For the entries that follow, restate word for word the line containing "Возврат товаров", the line containing "Dies hatte auch die Organisation democ", and every line that lies between them.

::: Input :::

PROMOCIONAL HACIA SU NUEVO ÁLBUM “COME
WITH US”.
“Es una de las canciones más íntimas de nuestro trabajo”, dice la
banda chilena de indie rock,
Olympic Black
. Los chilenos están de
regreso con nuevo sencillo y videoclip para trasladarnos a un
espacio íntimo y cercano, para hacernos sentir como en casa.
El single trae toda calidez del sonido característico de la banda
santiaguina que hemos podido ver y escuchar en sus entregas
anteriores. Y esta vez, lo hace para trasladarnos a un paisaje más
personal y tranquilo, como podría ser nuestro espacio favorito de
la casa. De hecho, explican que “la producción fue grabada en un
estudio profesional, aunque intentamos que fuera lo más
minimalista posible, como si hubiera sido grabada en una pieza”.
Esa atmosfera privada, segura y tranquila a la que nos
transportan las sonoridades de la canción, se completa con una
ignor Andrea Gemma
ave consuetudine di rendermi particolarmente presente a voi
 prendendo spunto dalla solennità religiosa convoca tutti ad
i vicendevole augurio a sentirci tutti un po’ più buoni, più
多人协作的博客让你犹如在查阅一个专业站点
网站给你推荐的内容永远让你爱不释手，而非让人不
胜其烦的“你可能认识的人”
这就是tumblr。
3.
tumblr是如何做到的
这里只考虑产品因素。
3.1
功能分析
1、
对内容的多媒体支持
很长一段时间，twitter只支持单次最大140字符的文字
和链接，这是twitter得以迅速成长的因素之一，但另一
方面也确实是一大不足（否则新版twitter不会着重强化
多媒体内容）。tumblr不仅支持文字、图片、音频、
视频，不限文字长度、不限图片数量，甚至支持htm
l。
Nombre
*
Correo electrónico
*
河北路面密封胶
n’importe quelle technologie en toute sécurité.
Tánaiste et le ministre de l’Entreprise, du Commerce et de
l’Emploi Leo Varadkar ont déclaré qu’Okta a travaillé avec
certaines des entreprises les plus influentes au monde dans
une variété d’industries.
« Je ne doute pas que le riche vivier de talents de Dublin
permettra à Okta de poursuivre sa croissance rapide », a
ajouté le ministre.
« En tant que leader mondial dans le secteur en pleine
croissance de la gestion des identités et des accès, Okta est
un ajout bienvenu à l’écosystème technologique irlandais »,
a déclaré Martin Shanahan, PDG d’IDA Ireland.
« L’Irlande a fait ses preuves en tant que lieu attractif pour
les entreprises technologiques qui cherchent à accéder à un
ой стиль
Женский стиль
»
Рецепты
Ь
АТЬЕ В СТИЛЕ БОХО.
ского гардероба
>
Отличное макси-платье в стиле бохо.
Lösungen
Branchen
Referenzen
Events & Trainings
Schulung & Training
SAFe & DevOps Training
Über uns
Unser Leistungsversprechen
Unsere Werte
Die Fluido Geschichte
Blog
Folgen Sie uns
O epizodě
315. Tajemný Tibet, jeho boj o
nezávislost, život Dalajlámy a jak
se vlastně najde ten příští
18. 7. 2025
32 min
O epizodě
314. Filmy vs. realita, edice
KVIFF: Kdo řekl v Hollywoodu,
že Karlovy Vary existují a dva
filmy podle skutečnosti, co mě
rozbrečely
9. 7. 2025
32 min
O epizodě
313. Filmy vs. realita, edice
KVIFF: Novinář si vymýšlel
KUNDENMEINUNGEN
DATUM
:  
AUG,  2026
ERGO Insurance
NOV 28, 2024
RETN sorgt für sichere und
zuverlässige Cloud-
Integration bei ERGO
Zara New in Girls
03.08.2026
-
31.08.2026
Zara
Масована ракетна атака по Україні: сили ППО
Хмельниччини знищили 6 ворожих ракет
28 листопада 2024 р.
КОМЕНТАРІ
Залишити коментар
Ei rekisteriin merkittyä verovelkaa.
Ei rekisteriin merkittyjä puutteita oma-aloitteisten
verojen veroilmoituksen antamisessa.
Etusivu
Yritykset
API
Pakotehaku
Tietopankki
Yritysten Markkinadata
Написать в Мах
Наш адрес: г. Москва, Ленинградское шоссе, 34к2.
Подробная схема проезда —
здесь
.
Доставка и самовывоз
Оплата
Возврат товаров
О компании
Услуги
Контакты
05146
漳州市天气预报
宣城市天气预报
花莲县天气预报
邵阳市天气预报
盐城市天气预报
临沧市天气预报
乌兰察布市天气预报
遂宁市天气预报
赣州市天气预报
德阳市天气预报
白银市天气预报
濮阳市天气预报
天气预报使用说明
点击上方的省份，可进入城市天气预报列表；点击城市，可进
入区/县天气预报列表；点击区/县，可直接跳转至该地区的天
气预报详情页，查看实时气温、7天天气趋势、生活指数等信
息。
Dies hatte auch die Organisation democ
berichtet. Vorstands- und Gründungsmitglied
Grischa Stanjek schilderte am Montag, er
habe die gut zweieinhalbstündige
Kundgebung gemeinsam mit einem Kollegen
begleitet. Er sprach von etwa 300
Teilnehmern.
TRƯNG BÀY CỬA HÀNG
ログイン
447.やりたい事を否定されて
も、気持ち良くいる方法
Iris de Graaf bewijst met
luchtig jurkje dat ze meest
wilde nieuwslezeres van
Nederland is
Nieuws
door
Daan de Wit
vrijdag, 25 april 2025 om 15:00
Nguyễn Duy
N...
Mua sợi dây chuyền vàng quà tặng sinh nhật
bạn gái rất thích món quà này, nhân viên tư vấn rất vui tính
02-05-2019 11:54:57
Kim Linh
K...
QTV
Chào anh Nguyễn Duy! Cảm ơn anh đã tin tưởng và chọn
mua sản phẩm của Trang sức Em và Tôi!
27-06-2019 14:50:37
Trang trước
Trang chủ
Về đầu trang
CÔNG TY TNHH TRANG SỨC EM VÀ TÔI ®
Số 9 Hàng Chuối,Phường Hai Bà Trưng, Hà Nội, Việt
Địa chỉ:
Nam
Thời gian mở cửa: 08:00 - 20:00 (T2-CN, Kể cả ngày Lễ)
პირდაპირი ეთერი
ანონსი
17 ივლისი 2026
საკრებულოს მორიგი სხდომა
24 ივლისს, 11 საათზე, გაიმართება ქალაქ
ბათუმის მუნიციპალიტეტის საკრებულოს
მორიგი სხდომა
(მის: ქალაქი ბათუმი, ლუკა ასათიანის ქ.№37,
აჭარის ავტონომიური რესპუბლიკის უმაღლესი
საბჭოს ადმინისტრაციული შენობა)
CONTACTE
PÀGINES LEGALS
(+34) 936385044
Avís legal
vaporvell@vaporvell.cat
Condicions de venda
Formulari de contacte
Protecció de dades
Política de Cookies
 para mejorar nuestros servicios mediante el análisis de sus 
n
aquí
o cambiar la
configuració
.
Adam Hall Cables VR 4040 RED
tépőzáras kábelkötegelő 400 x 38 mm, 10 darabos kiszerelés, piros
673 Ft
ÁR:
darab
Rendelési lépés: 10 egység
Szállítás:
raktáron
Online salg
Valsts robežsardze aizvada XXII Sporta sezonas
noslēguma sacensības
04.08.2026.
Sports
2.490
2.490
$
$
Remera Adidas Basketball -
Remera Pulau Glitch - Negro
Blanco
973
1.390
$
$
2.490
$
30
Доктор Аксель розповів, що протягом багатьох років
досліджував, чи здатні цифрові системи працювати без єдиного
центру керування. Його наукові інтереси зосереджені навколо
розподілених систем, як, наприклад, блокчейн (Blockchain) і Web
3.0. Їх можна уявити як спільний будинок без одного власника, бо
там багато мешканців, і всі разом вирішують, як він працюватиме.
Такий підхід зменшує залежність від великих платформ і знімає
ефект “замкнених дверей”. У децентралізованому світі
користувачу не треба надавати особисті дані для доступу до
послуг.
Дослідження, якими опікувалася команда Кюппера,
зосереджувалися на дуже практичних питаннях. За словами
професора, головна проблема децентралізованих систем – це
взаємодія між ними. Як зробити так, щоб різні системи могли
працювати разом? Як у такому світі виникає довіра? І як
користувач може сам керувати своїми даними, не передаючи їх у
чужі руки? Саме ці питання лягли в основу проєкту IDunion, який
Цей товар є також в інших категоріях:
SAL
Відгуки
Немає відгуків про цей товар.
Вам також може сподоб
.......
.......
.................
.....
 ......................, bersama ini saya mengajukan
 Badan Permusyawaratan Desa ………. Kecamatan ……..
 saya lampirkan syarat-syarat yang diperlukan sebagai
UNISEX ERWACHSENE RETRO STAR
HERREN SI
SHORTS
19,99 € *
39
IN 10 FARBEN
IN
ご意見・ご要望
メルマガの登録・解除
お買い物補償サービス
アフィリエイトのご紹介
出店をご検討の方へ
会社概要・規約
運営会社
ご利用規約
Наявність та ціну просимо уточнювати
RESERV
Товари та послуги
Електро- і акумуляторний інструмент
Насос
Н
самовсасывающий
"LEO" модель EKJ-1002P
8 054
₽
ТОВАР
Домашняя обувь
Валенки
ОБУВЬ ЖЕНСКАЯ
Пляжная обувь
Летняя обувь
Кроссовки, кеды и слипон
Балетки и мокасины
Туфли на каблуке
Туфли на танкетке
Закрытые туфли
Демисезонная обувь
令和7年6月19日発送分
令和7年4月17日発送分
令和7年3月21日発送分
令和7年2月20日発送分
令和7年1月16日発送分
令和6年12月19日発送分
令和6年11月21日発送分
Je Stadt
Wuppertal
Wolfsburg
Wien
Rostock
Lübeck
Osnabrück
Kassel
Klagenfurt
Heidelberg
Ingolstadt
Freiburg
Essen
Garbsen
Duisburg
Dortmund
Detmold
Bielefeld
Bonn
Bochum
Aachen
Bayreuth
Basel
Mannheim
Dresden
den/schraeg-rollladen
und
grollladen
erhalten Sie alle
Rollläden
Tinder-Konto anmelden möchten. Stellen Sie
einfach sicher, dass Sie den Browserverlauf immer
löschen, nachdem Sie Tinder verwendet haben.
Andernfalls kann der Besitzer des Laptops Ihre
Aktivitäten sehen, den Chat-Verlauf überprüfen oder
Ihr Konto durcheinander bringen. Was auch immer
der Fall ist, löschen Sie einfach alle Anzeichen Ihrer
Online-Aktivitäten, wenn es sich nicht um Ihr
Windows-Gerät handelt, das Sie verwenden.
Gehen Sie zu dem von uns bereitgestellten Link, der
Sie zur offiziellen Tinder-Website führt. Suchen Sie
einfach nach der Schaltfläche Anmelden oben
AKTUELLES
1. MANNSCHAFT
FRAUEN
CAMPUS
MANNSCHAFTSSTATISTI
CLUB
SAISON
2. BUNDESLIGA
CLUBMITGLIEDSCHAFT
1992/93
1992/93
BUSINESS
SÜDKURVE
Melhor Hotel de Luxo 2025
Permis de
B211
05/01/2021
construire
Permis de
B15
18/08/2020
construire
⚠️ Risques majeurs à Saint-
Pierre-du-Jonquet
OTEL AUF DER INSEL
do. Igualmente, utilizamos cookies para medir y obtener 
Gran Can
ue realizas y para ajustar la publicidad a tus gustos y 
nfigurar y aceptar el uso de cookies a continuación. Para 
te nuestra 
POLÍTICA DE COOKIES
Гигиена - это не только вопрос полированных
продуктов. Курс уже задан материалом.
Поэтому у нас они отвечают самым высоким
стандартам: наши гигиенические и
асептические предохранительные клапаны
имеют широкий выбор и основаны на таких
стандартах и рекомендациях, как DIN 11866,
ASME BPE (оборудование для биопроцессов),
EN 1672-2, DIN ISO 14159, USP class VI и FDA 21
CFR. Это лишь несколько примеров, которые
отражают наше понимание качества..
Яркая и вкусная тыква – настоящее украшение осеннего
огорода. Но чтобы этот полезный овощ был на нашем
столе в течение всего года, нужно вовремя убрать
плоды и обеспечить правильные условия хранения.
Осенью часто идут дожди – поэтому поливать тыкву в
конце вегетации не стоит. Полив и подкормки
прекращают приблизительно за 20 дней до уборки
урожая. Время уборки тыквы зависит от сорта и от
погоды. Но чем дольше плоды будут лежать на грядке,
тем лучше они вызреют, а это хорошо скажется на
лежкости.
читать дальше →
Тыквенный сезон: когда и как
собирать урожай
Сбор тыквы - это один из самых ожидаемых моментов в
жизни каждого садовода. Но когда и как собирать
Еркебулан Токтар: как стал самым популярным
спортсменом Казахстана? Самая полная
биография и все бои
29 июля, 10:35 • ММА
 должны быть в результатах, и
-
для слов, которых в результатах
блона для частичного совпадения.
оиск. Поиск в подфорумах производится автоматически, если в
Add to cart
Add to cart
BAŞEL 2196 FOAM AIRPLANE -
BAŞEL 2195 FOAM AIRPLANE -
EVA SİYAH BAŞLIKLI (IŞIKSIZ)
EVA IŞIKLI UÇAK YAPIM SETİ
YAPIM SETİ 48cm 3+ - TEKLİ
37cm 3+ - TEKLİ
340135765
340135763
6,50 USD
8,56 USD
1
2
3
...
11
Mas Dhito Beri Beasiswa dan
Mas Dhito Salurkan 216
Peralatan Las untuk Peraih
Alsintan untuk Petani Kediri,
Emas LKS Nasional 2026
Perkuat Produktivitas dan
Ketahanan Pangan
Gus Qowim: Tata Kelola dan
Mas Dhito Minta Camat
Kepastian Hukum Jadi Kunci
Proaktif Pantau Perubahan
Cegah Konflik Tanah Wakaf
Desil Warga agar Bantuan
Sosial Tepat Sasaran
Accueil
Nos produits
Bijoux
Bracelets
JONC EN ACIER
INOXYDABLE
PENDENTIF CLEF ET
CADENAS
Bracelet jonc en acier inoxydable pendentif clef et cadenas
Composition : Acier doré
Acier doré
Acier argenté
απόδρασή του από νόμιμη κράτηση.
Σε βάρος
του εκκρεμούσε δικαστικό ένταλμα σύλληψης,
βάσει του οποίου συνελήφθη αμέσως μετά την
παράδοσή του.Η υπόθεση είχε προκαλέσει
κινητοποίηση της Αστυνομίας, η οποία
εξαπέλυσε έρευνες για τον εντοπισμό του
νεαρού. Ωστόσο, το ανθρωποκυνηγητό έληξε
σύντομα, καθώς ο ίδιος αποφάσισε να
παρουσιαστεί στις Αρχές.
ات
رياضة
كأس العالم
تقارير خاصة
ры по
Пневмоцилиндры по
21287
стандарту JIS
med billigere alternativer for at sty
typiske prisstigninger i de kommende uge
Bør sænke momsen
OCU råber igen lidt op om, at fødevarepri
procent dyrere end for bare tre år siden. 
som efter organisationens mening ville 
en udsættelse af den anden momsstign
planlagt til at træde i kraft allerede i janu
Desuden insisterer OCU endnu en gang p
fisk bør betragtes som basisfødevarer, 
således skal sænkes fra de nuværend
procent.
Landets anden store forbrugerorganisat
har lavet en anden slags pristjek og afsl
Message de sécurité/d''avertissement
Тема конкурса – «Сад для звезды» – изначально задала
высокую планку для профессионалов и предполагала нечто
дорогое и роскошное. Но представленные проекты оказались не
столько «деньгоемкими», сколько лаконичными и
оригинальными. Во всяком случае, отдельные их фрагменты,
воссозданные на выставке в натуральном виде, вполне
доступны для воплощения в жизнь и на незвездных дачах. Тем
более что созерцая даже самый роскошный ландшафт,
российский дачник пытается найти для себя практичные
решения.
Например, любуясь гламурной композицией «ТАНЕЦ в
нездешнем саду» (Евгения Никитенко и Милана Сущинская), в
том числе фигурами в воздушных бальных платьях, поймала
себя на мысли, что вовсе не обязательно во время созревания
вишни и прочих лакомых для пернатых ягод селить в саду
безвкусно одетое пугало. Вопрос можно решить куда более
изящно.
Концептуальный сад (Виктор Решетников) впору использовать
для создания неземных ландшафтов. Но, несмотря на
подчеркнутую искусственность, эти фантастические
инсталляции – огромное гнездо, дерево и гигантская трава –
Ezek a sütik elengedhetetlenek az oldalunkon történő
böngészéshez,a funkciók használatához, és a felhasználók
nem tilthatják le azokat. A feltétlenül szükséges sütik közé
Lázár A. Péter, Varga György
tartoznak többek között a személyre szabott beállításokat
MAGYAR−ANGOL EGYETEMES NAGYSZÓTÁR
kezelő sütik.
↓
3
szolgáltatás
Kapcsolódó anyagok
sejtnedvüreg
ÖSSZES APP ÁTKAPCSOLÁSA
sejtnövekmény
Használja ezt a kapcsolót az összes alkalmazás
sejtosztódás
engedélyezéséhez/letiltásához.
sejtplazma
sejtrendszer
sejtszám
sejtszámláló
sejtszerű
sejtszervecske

:::

Written answer:
Возврат товаров
О компании
Услуги
Контакты
05146
漳州市天气预报
宣城市天气预报
花莲县天气预报
邵阳市天气预报
盐城市天气预报
临沧市天气预报
乌兰察布市天气预报
遂宁市天气预报
赣州市天气预报
德阳市天气预报
白银市天气预报
濮阳市天气预报
天气预报使用说明
点击上方的省份，可进入城市天气预报列表；点击城市，可进
入区/县天气预报列表；点击区/县，可直接跳转至该地区的天
气预报详情页，查看实时气温、7天天气趋势、生活指数等信
息。
Dies hatte auch die Organisation democ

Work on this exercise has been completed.